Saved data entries
BEGIN

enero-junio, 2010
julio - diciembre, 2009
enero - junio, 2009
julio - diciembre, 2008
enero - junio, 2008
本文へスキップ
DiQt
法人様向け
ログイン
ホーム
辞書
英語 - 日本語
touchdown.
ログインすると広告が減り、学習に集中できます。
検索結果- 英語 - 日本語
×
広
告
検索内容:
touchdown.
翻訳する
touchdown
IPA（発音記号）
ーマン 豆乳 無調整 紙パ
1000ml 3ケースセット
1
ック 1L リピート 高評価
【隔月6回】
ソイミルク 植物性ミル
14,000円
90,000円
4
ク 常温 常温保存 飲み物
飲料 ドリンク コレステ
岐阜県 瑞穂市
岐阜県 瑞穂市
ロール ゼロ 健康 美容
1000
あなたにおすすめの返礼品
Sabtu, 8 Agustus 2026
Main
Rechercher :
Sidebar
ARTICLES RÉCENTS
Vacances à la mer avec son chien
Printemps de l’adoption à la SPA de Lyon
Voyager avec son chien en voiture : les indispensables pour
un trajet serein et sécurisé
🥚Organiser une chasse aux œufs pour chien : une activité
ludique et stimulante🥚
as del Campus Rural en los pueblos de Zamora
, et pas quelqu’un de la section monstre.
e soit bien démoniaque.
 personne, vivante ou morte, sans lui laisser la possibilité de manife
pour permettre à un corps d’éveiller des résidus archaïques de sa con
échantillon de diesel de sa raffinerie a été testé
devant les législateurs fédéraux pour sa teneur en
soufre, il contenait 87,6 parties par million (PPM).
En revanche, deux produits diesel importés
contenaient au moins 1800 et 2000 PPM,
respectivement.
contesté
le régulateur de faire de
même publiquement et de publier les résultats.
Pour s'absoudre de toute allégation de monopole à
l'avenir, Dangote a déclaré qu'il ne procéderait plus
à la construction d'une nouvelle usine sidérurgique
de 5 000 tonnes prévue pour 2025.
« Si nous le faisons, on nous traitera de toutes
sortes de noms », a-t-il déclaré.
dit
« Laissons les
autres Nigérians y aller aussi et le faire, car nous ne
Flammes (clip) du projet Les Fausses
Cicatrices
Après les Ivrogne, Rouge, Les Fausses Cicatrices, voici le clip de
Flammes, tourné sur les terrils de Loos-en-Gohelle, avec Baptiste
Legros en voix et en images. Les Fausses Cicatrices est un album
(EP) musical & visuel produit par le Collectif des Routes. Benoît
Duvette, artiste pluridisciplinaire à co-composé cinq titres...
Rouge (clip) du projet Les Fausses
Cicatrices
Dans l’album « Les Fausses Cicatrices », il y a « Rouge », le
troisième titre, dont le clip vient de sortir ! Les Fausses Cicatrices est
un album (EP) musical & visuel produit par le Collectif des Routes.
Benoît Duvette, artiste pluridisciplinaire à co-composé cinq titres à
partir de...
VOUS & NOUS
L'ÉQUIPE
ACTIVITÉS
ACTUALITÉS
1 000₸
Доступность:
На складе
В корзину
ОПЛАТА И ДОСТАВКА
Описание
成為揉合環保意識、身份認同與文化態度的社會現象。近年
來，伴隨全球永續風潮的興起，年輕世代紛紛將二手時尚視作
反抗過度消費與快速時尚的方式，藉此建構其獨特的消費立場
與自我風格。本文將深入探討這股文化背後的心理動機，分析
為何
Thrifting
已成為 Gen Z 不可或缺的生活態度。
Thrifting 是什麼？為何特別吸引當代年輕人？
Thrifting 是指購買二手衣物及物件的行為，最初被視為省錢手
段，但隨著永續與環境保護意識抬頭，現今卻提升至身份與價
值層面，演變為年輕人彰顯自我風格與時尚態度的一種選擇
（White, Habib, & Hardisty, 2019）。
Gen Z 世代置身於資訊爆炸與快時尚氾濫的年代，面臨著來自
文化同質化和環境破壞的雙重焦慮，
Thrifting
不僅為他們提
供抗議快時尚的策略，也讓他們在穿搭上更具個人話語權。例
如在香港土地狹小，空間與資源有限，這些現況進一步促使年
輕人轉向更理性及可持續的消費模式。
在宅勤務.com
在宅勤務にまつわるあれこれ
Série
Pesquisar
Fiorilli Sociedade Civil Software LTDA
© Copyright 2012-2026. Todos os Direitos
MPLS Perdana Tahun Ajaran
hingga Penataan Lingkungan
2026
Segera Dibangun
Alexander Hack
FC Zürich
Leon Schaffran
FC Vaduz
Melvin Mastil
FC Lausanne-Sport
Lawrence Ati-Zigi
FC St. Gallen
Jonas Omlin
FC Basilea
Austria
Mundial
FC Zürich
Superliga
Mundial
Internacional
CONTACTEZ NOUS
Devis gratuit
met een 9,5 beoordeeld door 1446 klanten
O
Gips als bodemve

END

Task details -> Output the records above in full, with nothing altered.

Solution to this exercise ->
enero-junio, 2010
julio - diciembre, 2009
enero - junio, 2009
julio - diciembre, 2008
enero - junio, 2008
本文へスキップ
DiQt
法人様向け
ログイン
ホーム
辞書
英語 - 日本語
touchdown.
ログインすると広告が減り、学習に集中できます。
検索結果- 英語 - 日本語
×
広
告
検索内容:
touchdown.
翻訳する
touchdown
IPA（発音記号）
ーマン 豆乳 無調整 紙パ
1000ml 3ケースセット
1
ック 1L リピート 高評価
【隔月6回】
ソイミルク 植物性ミル
14,000円
90,000円
4
ク 常温 常温保存 飲み物
飲料 ドリンク コレステ
岐阜県 瑞穂市
岐阜県 瑞穂市
ロール ゼロ 健康 美容
1000
あなたにおすすめの返礼品
Sabtu, 8 Agustus 2026
Main
Rechercher :
Sidebar
ARTICLES RÉCENTS
Vacances à la mer avec son chien
Printemps de l’adoption à la SPA de Lyon
Voyager avec son chien en voiture : les indispensables pour
un trajet serein et sécurisé
🥚Organiser une chasse aux œufs pour chien : une activité
ludique et stimulante🥚
as del Campus Rural en los pueblos de Zamora
, et pas quelqu’un de la section monstre.
e soit bien démoniaque.
 personne, vivante ou morte, sans lui laisser la possibilité de manife
pour permettre à un corps d’éveiller des résidus archaïques de sa con
échantillon de diesel de sa raffinerie a été testé
devant les législateurs fédéraux pour sa teneur en
soufre, il contenait 87,6 parties par million (PPM).
En revanche, deux produits diesel importés
contenaient au moins 1800 et 2000 PPM,
respectivement.
contesté
le régulateur de faire de
même publiquement et de publier les résultats.
Pour s'absoudre de toute allégation de monopole à
l'avenir, Dangote a déclaré qu'il ne procéderait plus
à la construction d'une nouvelle usine sidérurgique
de 5 000 tonnes prévue pour 2025.
« Si nous le faisons, on nous traitera de toutes
sortes de noms », a-t-il déclaré.
dit
« Laissons les
autres Nigérians y aller aussi et le faire, car nous ne
Flammes (clip) du projet Les Fausses
Cicatrices
Après les Ivrogne, Rouge, Les Fausses Cicatrices, voici le clip de
Flammes, tourné sur les terrils de Loos-en-Gohelle, avec Baptiste
Legros en voix et en images. Les Fausses Cicatrices est un album
(EP) musical & visuel produit par le Collectif des Routes. Benoît
Duvette, artiste pluridisciplinaire à co-composé cinq titres...
Rouge (clip) du projet Les Fausses
Cicatrices
Dans l’album « Les Fausses Cicatrices », il y a « Rouge », le
troisième titre, dont le clip vient de sortir ! Les Fausses Cicatrices est
un album (EP) musical & visuel produit par le Collectif des Routes.
Benoît Duvette, artiste pluridisciplinaire à co-composé cinq titres à
partir de...
VOUS & NOUS
L'ÉQUIPE
ACTIVITÉS
ACTUALITÉS
1 000₸
Доступность:
На складе
В корзину
ОПЛАТА И ДОСТАВКА
Описание
成為揉合環保意識、身份認同與文化態度的社會現象。近年
來，伴隨全球永續風潮的興起，年輕世代紛紛將二手時尚視作
反抗過度消費與快速時尚的方式，藉此建構其獨特的消費立場
與自我風格。本文將深入探討這股文化背後的心理動機，分析
為何
Thrifting
已成為 Gen Z 不可或缺的生活態度。
Thrifting 是什麼？為何特別吸引當代年輕人？
Thrifting 是指購買二手衣物及物件的行為，最初被視為省錢手
段，但隨著永續與環境保護意識抬頭，現今卻提升至身份與價
值層面，演變為年輕人彰顯自我風格與時尚態度的一種選擇
（White, Habib, & Hardisty, 2019）。
Gen Z 世代置身於資訊爆炸與快時尚氾濫的年代，面臨著來自
文化同質化和環境破壞的雙重焦慮，
Thrifting
不僅為他們提
供抗議快時尚的策略，也讓他們在穿搭上更具個人話語權。例
如在香港土地狹小，空間與資源有限，這些現況進一步促使年
輕人轉向更理性及可持續的消費模式。
在宅勤務.com
在宅勤務にまつわるあれこれ
Série
Pesquisar
Fiorilli Sociedade Civil Software LTDA
© Copyright 2012-2026. Todos os Direitos
MPLS Perdana Tahun Ajaran
hingga Penataan Lingkungan
2026
Segera Dibangun
Alexander Hack
FC Zürich
Leon Schaffran
FC Vaduz
Melvin Mastil
FC Lausanne-Sport
Lawrence Ati-Zigi
FC St. Gallen
Jonas Omlin
FC Basilea
Austria
Mundial
FC Zürich
Superliga
Mundial
Internacional
CONTACTEZ NOUS
Devis gratuit
met een 9,5 beoordeeld door 1446 klanten
O
Gips als bodemve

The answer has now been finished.